Basics of Audio File Processing in R
This post provides basic information on audio processing using R as the programming language. It also walks through and understands some basics of sound and digital audio.
By Taposh Dutta Roy, Kaiser Permanente
In today’s day and age, digital audio has been part and parcel of our life. One can talk to Siri or Alexa or “Ok Google” to search for information. Siri or Alexa or Google knows who is asking for information, and can search for the ask and reply contextually.
The idea of writing this post is to provide basic information on audio processing using R as the programming language. However, before we go to using R as our choice of language, let’s walk through and understand some basics of sound and digital audio.
What is Sound?
Sound is a pressure change of air molecules created by a vibrating object.
This pressure change by vibrating object creates a wave. A wave is how sound propagates. Sound is a thus a mechanical wave that results from the back and forth vibration of the particles of the medium through which the sound wave is moving [4]. Sound is processed through our ears via the ‘auditory’ sense. Thus, sound can also be called as audio. Audio processing a hugely researched domain and lot of very good papers talk about audio processing. As part of this post we will only talk about very basic but helpful information to develop an intuitive understanding.

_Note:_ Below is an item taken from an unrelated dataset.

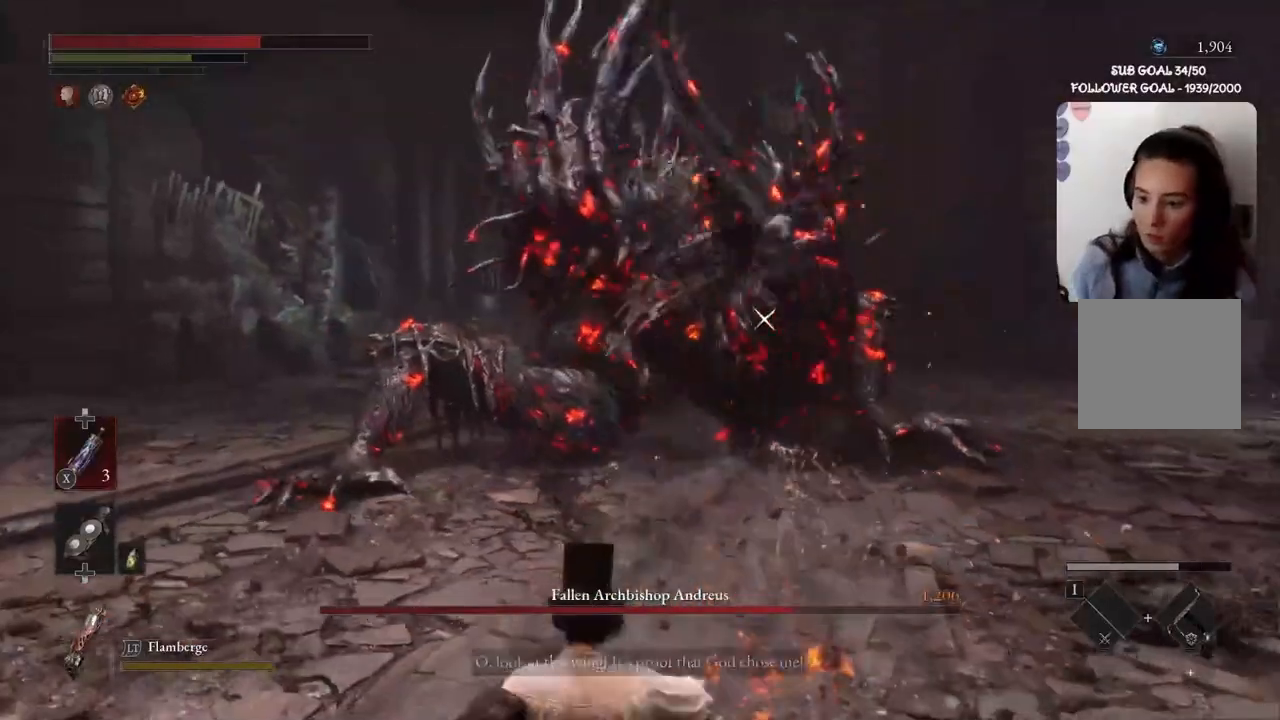
{"buttons": [], "left_stick": "down", "right_stick": "center", "events": []}
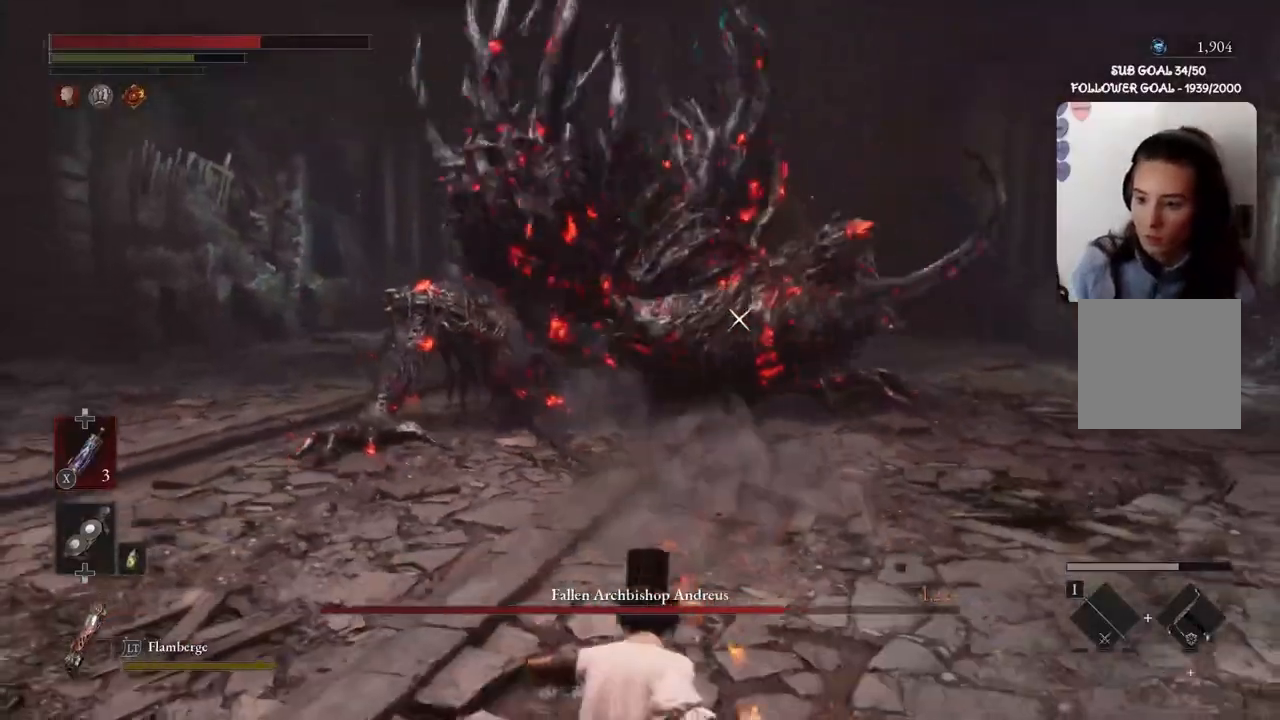
{"buttons": [], "left_stick": "left", "right_stick": "center", "events": [[167, "left_stick", "down-left"], [467, "left_stick", "left"]]}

Sound waves can be described by the number of waves per second and the size of the waves. The number of waves per second (or the distance between high or low points) is the frequency of the sound. As shown in the figure above, the horizontal distance between any two successive equivalent points on the wave is called the wavelength. Thus, the wavelength is the horizontal length of one cycle of the wave.
The period of a wave is the time required for one complete cycle of the wave to pass by a point. So, the period is the amount of time it takes for a wave to travel a distance of one wavelength. This understanding is important for analysis of sound as we will move from time domain to frequency domain.
Thus frequency of sound = Velocity of propagation / Wavelength
The size of each wave is described by the amplitude. Amplitude determines how loud or soft a sound will be.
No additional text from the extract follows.